企業風土に法令や社会規範を軽視する傾向が見られる場合、不正やハラスメントなどのコンプライアンス違反が起こりやすくなります。

例としては、売上アップを重視していて、社内で成果によるランク付けが行われている企業風土です。従業員は自身の成果を上げることばかりを追求するようになり、成果を上げるためであれば不正にも手を染める可能性があるでしょう。

また、上司と部下の間に強すぎる上下関係が構築されている企業風土では、上司によるパワハラが発生しやすくなります。

企業風土は組織が培ってきた習慣や環境に根差しており、古い考え方に縛られているケースも少なくありません。客観的であれば「異常だ」と判断できる場合も、企業風土として浸透していると従業員の感覚が麻痺し、コンプライアンス違反の発生につながります。

法律に関する知識のなさ

コンプライアンスを守るには、経営層はもちろん、一人ひとりの従業員も法律や就業規則について最低限の知識を備えている必要があります。法律に関する知識のなさが、コンプライアンス違反を起こす原因です。

企業に適用される法律は数多く存在するため、すべての法律を知識として備えることは簡単ではありません。しかし、経営上かかわる機会が多い法律や、業務範囲で求められるルールなどについては知っておく必要があるでしょう。

また、新しい法律の制定や法改正など、法律は社会の形に合わせて変わるケースがあります。法律に関する知識が古い場合も、コンプライアンス違反が起こりやすくなるため、適宜アップデートできるよう努めましょう。

モラルの欠如

従業員にモラルが欠如していることも、コンプライアンス違反の原因となります。倫理観や働き方についての危機感がなければ、軽率な行動を取りやすいためです。

例として個人情報など機密情報の取り扱いでは、従業員にモラルが備わっている場合、心理的抵抗によって情報漏洩が防がれることもあります。

従業員が広報業務としてSNS投稿をするケースも、モラルが備わっていれば企業の社会的立場を意識して、炎上を引き起こさないようになるでしょう。

モラルの欠如をなくすには、採用活動で人材のコンプライアンス意識を確認したり、コンプライアンス意識を高める社内研修を行ったりする方法があります。

コンプライアンス違反を起こさないために

コンプライアンス違反の再発防止策

企業がコンプライアンス違反を起こさないためには、社内のコンプライアンス意識を高める取り組みを実施しましょう。

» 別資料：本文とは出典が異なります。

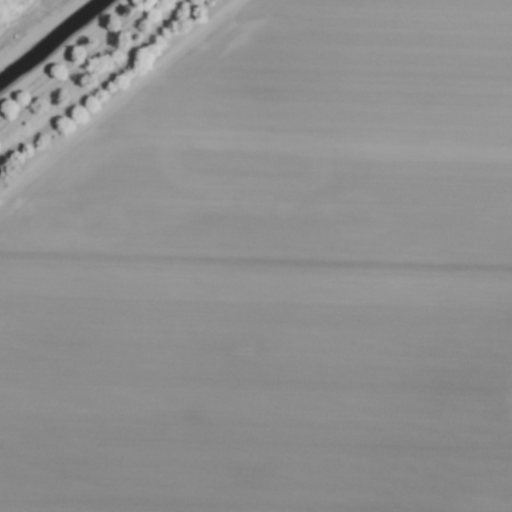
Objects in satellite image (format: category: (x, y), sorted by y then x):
road: (98, 85)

最後に、コンプライアンス違反の防止に役立つ5つの対策を解説します。

リスクを洗い出す

自社に下記のようなコンプライアンス違反につながるリスクがないかを洗い出し、対策を行いましょう。

・無理な業務を行っている
無理な業務を行う職場は、業務の手抜き・不正やハラスメントが発生しやすい環境です。

・手順や判断基準が明文化されていない
手順や判断基準が明文化されていない職場では、従業員は個人の判断で業務を行います。業務にかかわる判断基準が曖昧になって、自覚のないままコンプライアンスに違反する可能性があります。

・マニュアルが時代に沿っていない
マニュアルが古いと、現在の法令や企業倫理・社会規範に沿わなくなります。マニュアルが時代に沿った内容になっているかの確認と更新が必要です。

紹介したリスクを発見した場合には、改善策として「業務標準化」や「最新の業務マニュアル作成」など、業務の仕組み化をしっかりと行うことが大切です。

監視体制を整える

業務プロセスの監視体制を整えることで、内部不正のコンプライアンス違反を防止・抑止できます。

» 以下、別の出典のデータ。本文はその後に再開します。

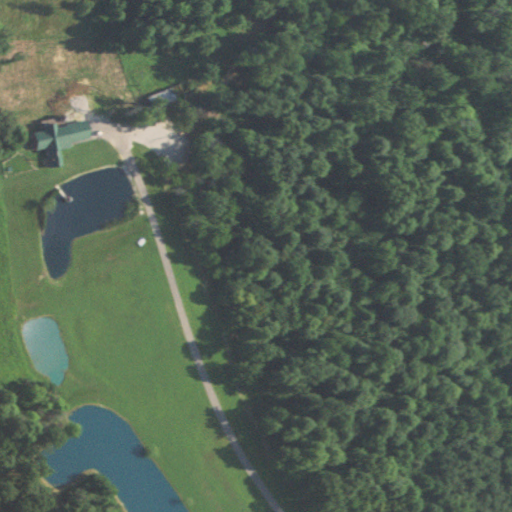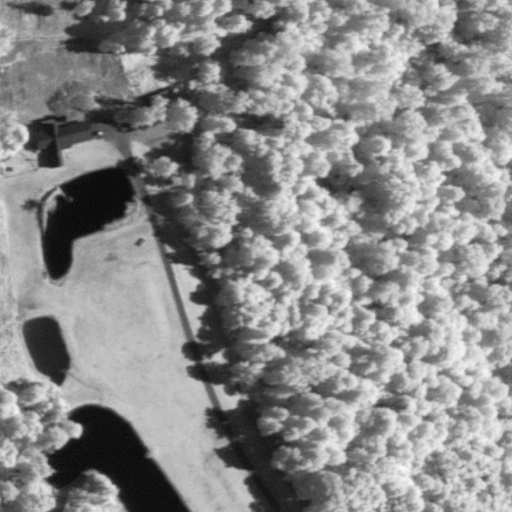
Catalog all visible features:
building: (154, 99)
building: (50, 138)
road: (183, 329)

監視体制を整えるためには、下記のような技術を導入するとよいでしょう。

・PCログの管理
PCログの管理を導入すると、PC上で行われたファイルの作成・移動・削除や印刷、Webサイトの閲覧など、さまざまな操作履歴を収集でき、不正を発見しやすくなります。

・アクセス権の設定
アクセス権は、特定のシステムやサーバーを使用する権利のことです。アクセス権を保有するユーザーのみがシステムを利用でき、情報漏洩を防げます。

・メール履歴の確認
メール履歴の確認を行うことで、社内から発信されたメールの監視が行えます。

監視体制の整備は内部統制につながるだけでなく、従業員が安心して働ける社内環境を作れる点もメリットです。

社内のコンプライアンス方針を決める

コンプライアンス違反への対策として、コンプライアンス基本方針を決めている企業もあります。

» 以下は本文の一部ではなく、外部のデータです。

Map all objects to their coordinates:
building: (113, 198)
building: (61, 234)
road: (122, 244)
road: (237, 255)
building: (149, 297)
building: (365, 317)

コンプライアンス基本方針とは、企業のコンプライアンスへの認識・対応を示す行動規範のことです。コンプライアンス基本方針を決めている企業は、コンプライアンスの実現に取り組むことを表明し、公式Webサイトなどに掲載しています。

例として株式会社リクルートは「コンプライアンスの考え方」「推進の体制・仕組み」「コンプライアンスに関する活動詳細」を定めています。コンプライアンス基本方針の目的や社会的責任を設定した上で、コンプライアンス活動の体制と実際の取り組みを紹介するという内容です。

※出典:株式会社リクルート「コンプライアンス」

コンプライアンス基本方針を定めると、自社がコンプライアンス強化に取り組んでいることをステークホルダーに示せます。

コンプライアンス研修を行う

企業におけるコンプライアンス強化の代表的な取り組みとしては、コンプライアンス研修が挙げられます。

コンプライアンス研修とは、法律や倫理観などの知識を従業員に習得させることを目的とした研修です。コンプライアンスを守る重要性や違反によるリスクを伝える内容が基本であり、研修によってはコンプライアンス違反の事例についてケーススタディも行います。

『コンプライアンス研修とは?目的やネタの選び方・成功法を解説』について詳しくはこちら

コンプライアンス研修には、企業のコンプライアンス基本方針を従業員に認識させると同時に、従業員の帰属意識を高める効果があります。

コンプライアンス研修を実施したい方は、下記の研究プログラムもぜひ参考にしてください。

コンプライアンス基礎研修(本質)

コンプライアンス基礎研修

通報窓口を設置する

コンプライアンス強化を実現するには、社内にコンプライアンス通報窓口を設置する必要があります。

コンプライアンス通報窓口とは、社内でコンプライアンス違反が発生したときに、従業員が違反行動を通報できる機関です。コンプライアンス通報窓口を設置することで、企業はコンプライアンス違反を早期発見・調査できて、被害が拡大する前に対処を行えます。

コンプライアンス通報窓口を設置する場合、社員が安心して利用できる体制を整備しなければなりません。社内の窓口では「通報によって自分が不利益を受けないか」と従業員が不安を感じる可能性があるため、社内だけでなく外部にも窓口を設置するとよいでしょう。

まとめ

コンプライアンスを守ることで、法的リスクを回避し、社会的信用を維持できるので、近年の会社運営では重要視するべき概念です。情報漏洩や不適切な労働環境、ハラスメントといったコンプライアンス違反が発生しないよう、企業風土の改善、法律知識の強化、モラルの向上が求められます。

企業はリスクの洗い出しや監視体制の整備などの具体的な対策を講じることが重要です。社員のコンプライアンス意識を高めるために、研修を行うのも一手です。